In those early years with the Suns, Barr had seen what John Wooden, Red Auerbach and Phil Jackson all preached: Going one-on-one, without the benefit of passing or other team actions, is seldom effective. Pick-and-rolls, cuts, coming off screens all deliver more points per possession. "Open looks," Barr says. "That's what it's all about." And over the years, as Synergy grew and its metrics became more complex, what Barr found only served to confirm his suspicions.
Start with the basics. The goal of basketball, in its simplest form, is to turn possessions into points. And on that basis, when Synergy began breaking down NBA plays by type in 2004, what it found would have made Wooden smile: Plays involving off-the-ball cuts (1.18 points per possession) and transition plays (1.12 ppp) are by far the most efficient, followed by putbacks (1.04 ppp) and pick-and-rolls in which the ball reaches the hands of the rolling man (0.97 ppp). And the least efficient? Isolation plays, good for only 0.78 points per possession.

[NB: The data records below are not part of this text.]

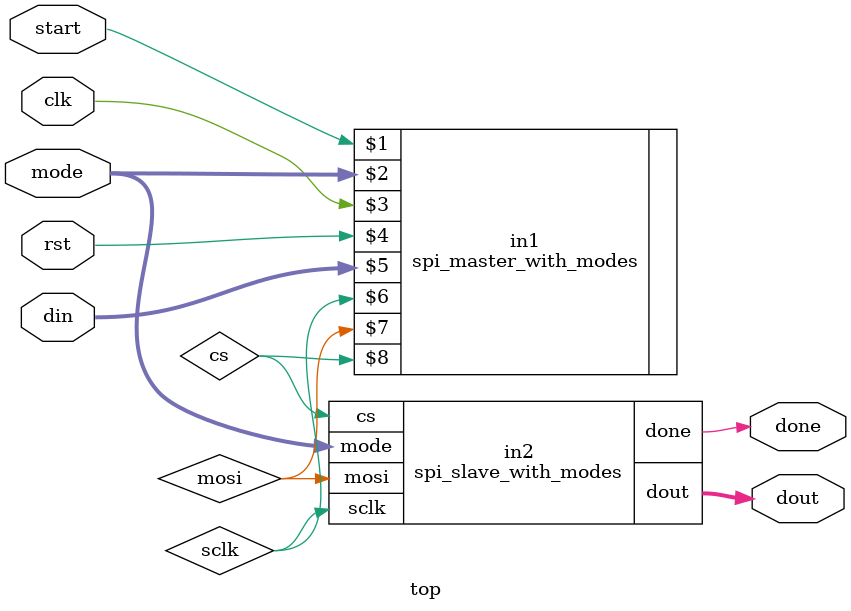
<source format=v>

module spi_slave_with_modes(
input sclk,cs,mosi,
input [1:0]mode,
  output wire [7:0]dout,
output wire done);

  reg [7:0]dout1=0,dout2=0;
  reg done1=0,done2=0;
  reg [2:0]count1=3'b111;
  reg [2:0]count2=3'b111;
  reg[7:0]data1=0;
  reg[7:0]data2=0;
  
 always@(posedge sclk)
  begin
    if(cs==0)
      begin
        if(count1!=0)
          begin
            count1<=count1-1;
            data1[count1]<=mosi;            
          end
        else
          begin
            dout1<={data1[7:1],mosi};
            done1<=1;
          end
      end
  end

always@(negedge sclk)
  begin
    if(cs==0)
      begin
        if(count2!=0)
          begin
            count2<=count2-1;
            data2[count2]<=mosi;            
          end
        else
          begin
            dout2<={data2[7:1],mosi};
            done2<=1;
          end
      end
  end
 
  
  
  
  assign dout=((mode==0)||(mode==2'b11))?dout1:dout2;
  assign done=((mode==0)||(mode==2'b11))?done1:done2;
  
  endmodule

module top(
input clk,rst,
  input[1:0]mode,
  input start,
  input [7:0]din,
output wire done,
  output [7:0]dout);
  
  wire sclk,cs,mosi;
  
  spi_master_with_modes in1(start,mode,clk,rst,din,sclk,mosi,cs);
  spi_slave_with_modes in2(sclk,cs,mosi,mode,dout,done);
endmodule

</source>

Perhaps as a result of that dismal track record, of the 10 play types Synergy identified, isos are only the fourth most frequently run, accounting for just 12% of all plays in an average game. But in crunch time (defined by Synergy as the last five minutes of regulation and close overtime situations), their usage rose to 19 percent, second highest behind spot-up plays.
There was more. The stats revealed that when a player passes out of an iso, his team's points per possession rise from that woeful 0.78 to a more tolerable 0.93. Despite that, players pass out of isos only 20 percent of the time -- and only 16 percent during crunch time. If that player is the team's top iso threat, the number drops to 12 percent.
There it was, right before Barr's eyes: Go-to scorers in crunch time who are isolated against one or more defenders -- the very definition of hero ball -- almost never give up the basketball even though they are, in that moment, the least effective scorers on the court.